In parallel, the researchers are constructing detailed fetal and maternal epigenetic maps, a project that is supported with €2.5 million (about $2.7 million) in grant funding from the European Research Council.

Patsalis declined to speculate when a methylation-based NIPT might be ready for clinical use, stressing that the current work is still very much at the R&D stage. "The clinical and scientific community will always look for better tests — faster, simpler, cheaper, and of course much more accurate," he said.

However, the epigenetic approach might allow NIPD Genetics to branch into areas outside of prenatal testing that it did not envision in 2011. "Back then, we thought that we would focus only on noninvasive prenatal testing. But as researchers, we're always looking to solve problems and needs of the clinical world, and the field of noninvasive testing for cancer is a major area these days," Patsalis said.
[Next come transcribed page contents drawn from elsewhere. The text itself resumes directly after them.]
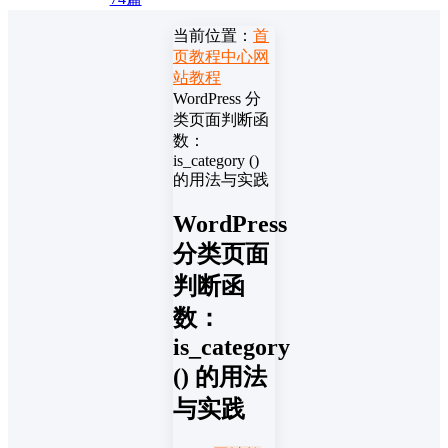
当前位置：
首
页
教程中心
网
站教程
WordPress 分
类页面判断函
数：
is_category ()
的用法与实践
WordPress
分类页面
判断函
数：
is_category
() 的用法
与实践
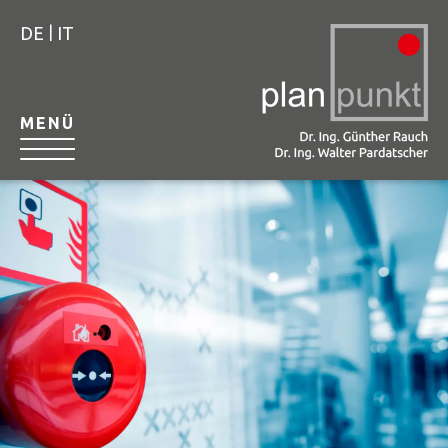
|
DE
IT
MENÜ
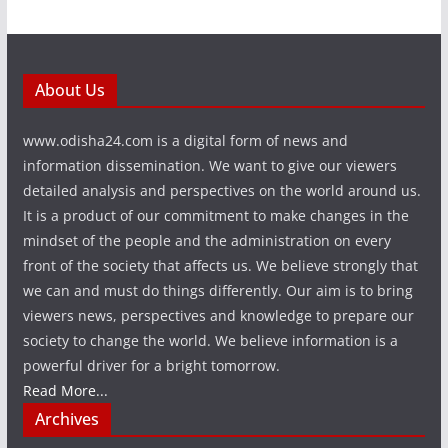
About Us
www.odisha24.com is a digital form of news and
information dissemination. We want to give our viewers
detailed analysis and perspectives on the world around us.
It is a product of our commitment to make changes in the
mindset of the people and the administration on every
front of the society that affects us. We believe strongly that
we can and must do things differently. Our aim is to bring
viewers news, perspectives and knowledge to prepare our
society to change the world. We believe information is a
powerful driver for a bright tomorrow.
Read More...
Archives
In the meantime, the company is expanding its existing business. Veracity is now sold in 12 countries, he said, and is expected to be available in more than 30 countries next year.

The firm has also expanded the Veracity test to sex chromosomal aneuploidies and has validated it for twin pregnancies. Patsalis said the company recently completed a validation study in twin pregnancies, results of which will be published in the near future. A prospective part of the study involved 200 twin pregnancies and a retrospective part included samples from 100 twin pregnancies, the latter provided by the UK's Fetal Medicine Foundation. NIPD Genetics was able to pick up all five twin pregnancies that were discordant for one of the three trisomies and did not miss any cases.

In addition, NIPD Genetics is exploring a new approach that will allow it to detect fetal microdeletion and microduplication syndromes with high accuracy. Patsalis declined to provide further details on the method at this time but said the test is expected to be available in the first quarter of 2017.

Finally, the company is working on prenatal noninvasive tests for point mutations associated with single-gene disorders and has "very good preliminary results," he said.